- SUPPLIED TEXT:
(begin)

Prominent appeals court Judge Alex Kozinski accused of sexual misconduct
A former clerk for Judge Alex Kozinski said the powerful and well-known jurist, who for many years served as chief judge on the U.S. Court of Appeals for the 9th Circuit, called her into his office several times and pulled up pornography on his computer, asking if she thought it was photoshopped or if it aroused her sexually.
Heidi Bond, who clerked for Kozinski from 2006 to 2007, said the porn was not related to any case. One set of images she remembered was of college-age students at a party where “some people were inexplicably naked while everyone else was clothed.” Another was a sort of digital flip book that allowed users to mix and match heads, torsos and legs to create an image of a naked woman.
Bond is one of six women — all former clerks or externs in the 9th Circuit — who alleged to The Washington Post in recent weeks that Kozinski, now 67 and still serving as a judge on the court, subjected them to a range of inappropriate sexual conduct or comments. She is one of two former clerks who said Kozinski asked them to view porn in his chambers.
In a statement, Kozinski said: “I have been a judge for 35 years and during that time have had over 500 employees in my chambers. I treat all of my employees as family and work very closely with most of them. I would never intentionally do anything to offend anyone and it is regrettable that a handful have been offended by something I may have said or done.”
When Bond was clerking, Kozinski was on the precipice of becoming chief judge for the 9th Circuit — the largest federal appeals court circuit in the country, handling cases for a large swath of the western United States as well as Hawaii and Alaska. The other people who alleged that Kozinski behaved inappropriately toward them worked in the 9th Circuit both before and after her, up to 2012.

(end)

- STORED ROWS:
(begin)

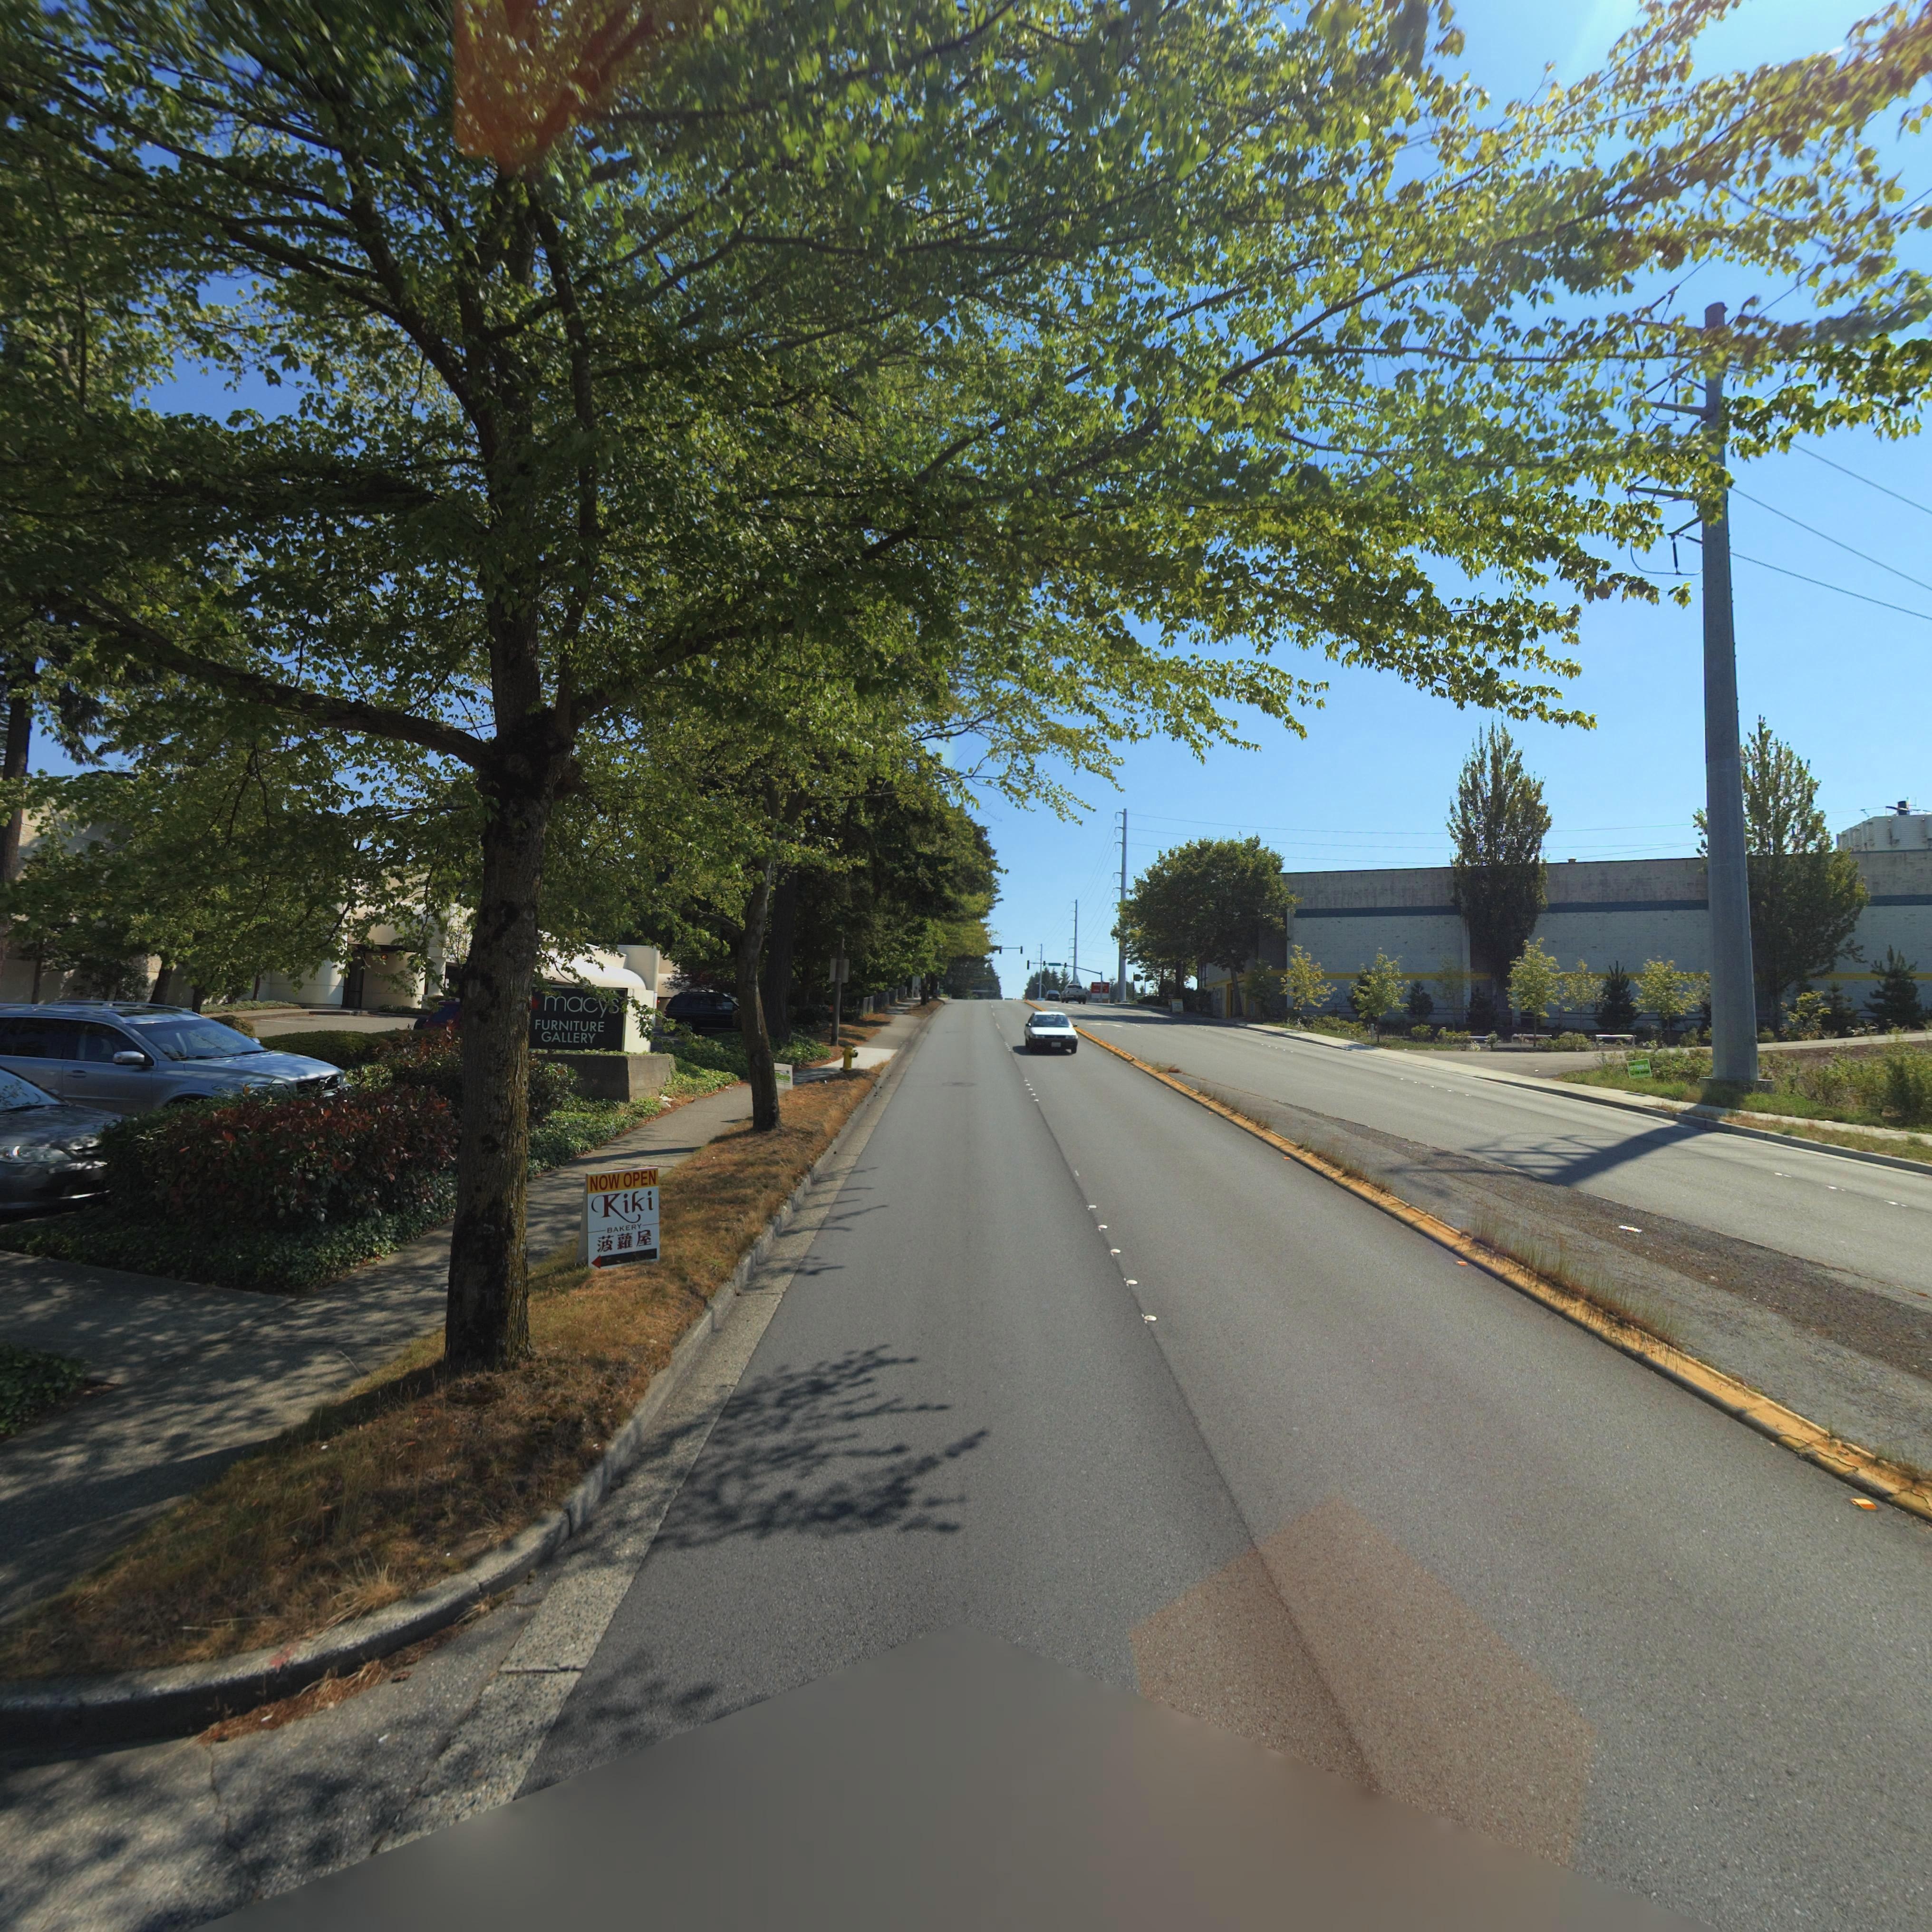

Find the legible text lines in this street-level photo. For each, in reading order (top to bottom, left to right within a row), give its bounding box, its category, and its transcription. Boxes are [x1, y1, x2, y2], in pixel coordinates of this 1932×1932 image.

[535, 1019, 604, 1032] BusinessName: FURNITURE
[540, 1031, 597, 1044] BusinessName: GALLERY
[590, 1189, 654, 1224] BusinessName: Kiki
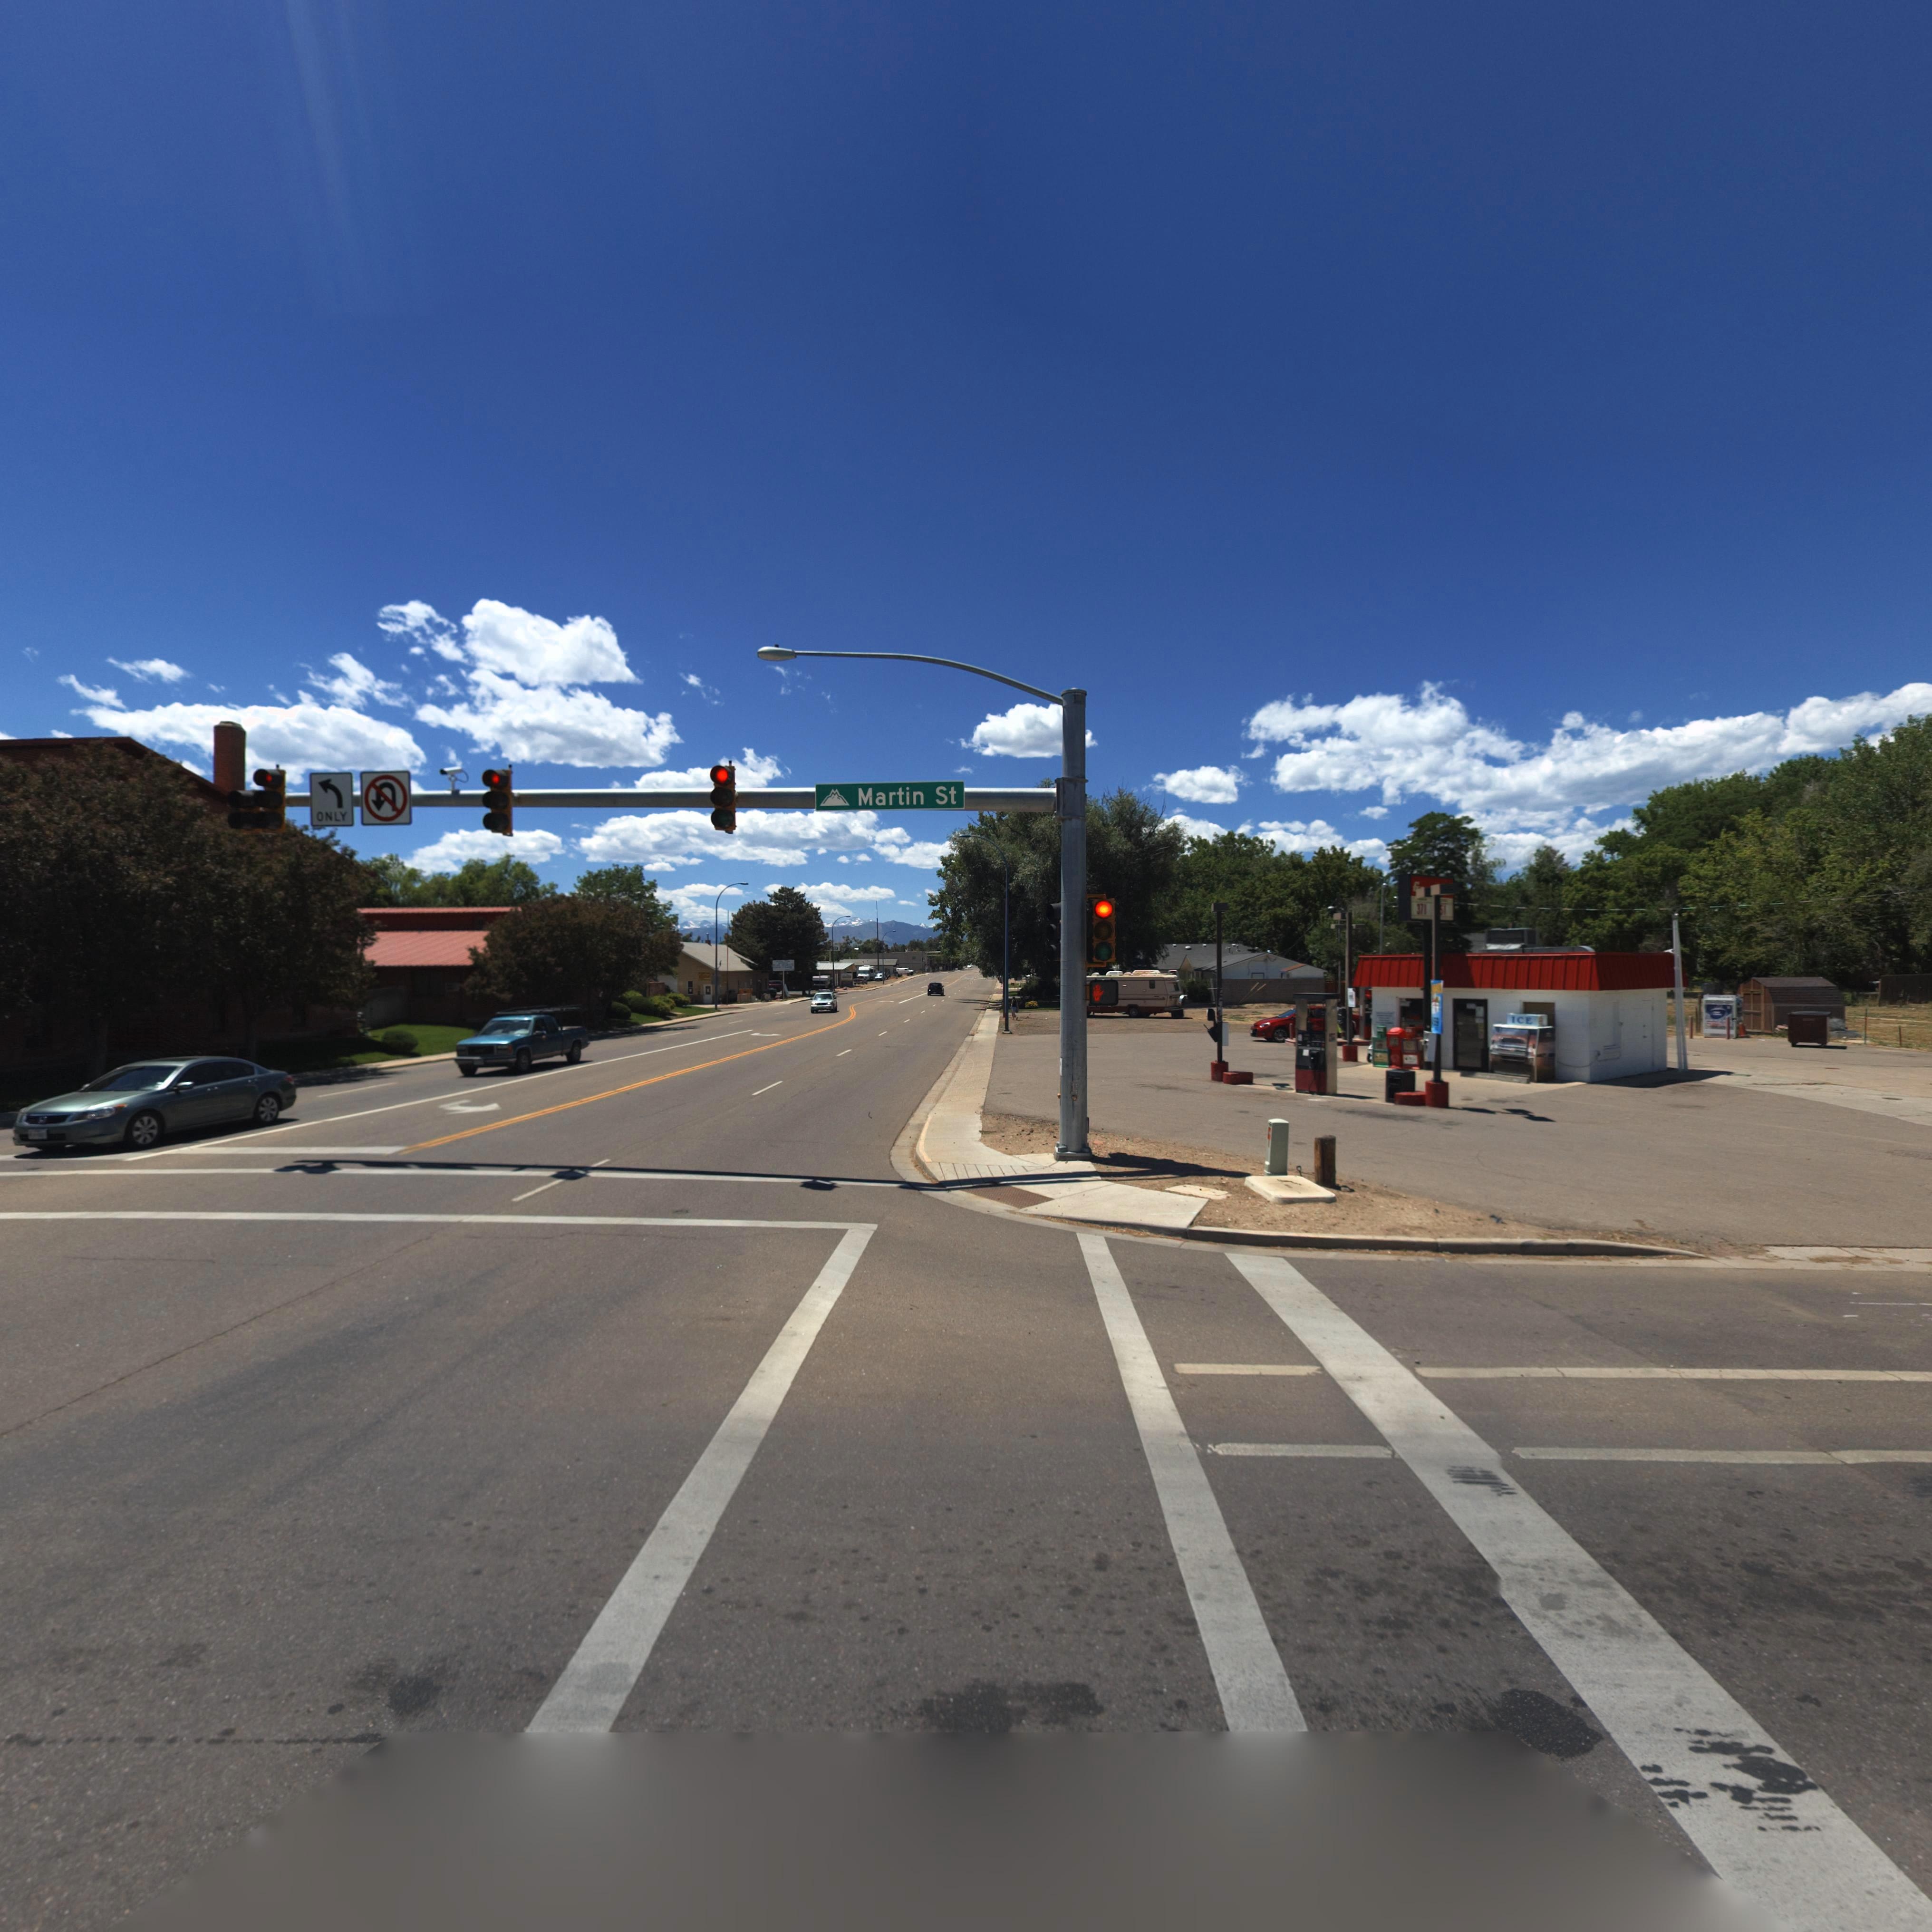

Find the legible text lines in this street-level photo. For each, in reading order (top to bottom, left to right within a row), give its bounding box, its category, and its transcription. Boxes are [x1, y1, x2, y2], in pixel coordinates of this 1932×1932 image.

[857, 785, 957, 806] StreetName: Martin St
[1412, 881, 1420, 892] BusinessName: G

(end)

- WHAT THE TASK ASKS: In the article about Judge Kozinski, set down word for word the passage that begins with "Heidi Bond, who" and ends with "a naked woman.".

- EXPECTED OUTPUT:
Heidi Bond, who clerked for Kozinski from 2006 to 2007, said the porn was not related to any case. One set of images she remembered was of college-age students at a party where “some people were inexplicably naked while everyone else was clothed.” Another was a sort of digital flip book that allowed users to mix and match heads, torsos and legs to create an image of a naked woman.